Ausgrenzung beginnt im Kopf. Denkt da mal drüber nach.
Ich bin homosexuell.
Denkt da auch drüber nach. Ich habe es schon zu lange getan, in meinem Kopf. Aber ich will mich nicht mehr ausgrenzen. Ich will teilnehmen und will sein wie ich bin. Und jetzt hoffe ich, ihr grenzt mich jetzt nicht aus.“
Vereinzelt Applaus, viele erstaunte Gesichter.

Es kamen unter anderem noch Tina mit dem Thema Inklusion und Elias mit dem Thema Hass an die Reihe.
„Dann ist ja alles gut“ sagte Cedric, als alle durch waren. „Was uns fehlt, ist jetzt noch eine Transe“ Niemand lachte.  

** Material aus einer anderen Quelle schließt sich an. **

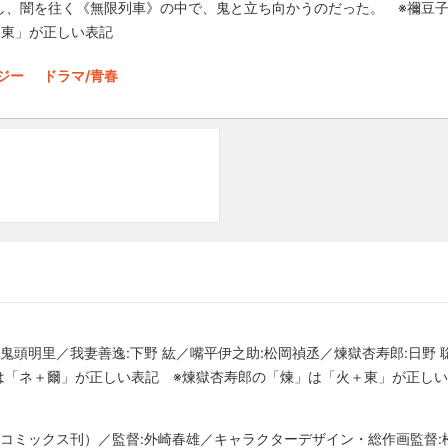
し、闇を往く《無限列車》の中で、鬼と立ち向かうのだった。 ※禰豆
＋東」が正しい表記
タジー
ドラマ/青春
鬼頭明里／我妻善逸:下野 紘／嘴平伊之助:松岡禎丞／煉獄杏寿郎:日野
は「ネ＋爾」が正しい表記 ※煉獄杏寿郎の「煉」は「火＋東」が正し
コミックス刊）／監督:外崎春雄／キャラクターデザイン・総作画監督:松島晃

Es fiel auf, dass Herr Eden die Vorträge nicht beendete. Es schwiegen aber sowieso alle. Er hatte die ganze Zeit keine Kritik geübt. Das stand noch aus.
Nun erhob er sich.
„Es war eine gute Stunde“ sagte er und fügte hinzu „Genau das“ und starrte nachdenklich in seine Tasche. Wie in Zeitlupe sammelte er die Kärtchen ein.
 
„Genau das“ …. dachte sie bei sich weiter.
Sie griff nach den abgelegten Kärtchen. Ja, dachte sie. Genau das was ihr sagtet. So geht es mir. Es tut weh, es brennt mir auf der Seele. Manchmal schnürt es mir die Kehle zu. Er versetzt mir Stiche in meinem Herzen. Es fühlt sich falsch an. Ich fühle mich falsch an.
Ihr seid so mutig!  
Wahrscheinlich beginnt und endet das alles in meinem Kopf…. Aber wie könnte ich jemals ….
Sie schaute in ihre Lehrertasche. Dort lag die Karte „Transsexualität“. Sie legte die anderen Kärtchen wieder darüber.

Und Herr Eden verließ den Klassenraum.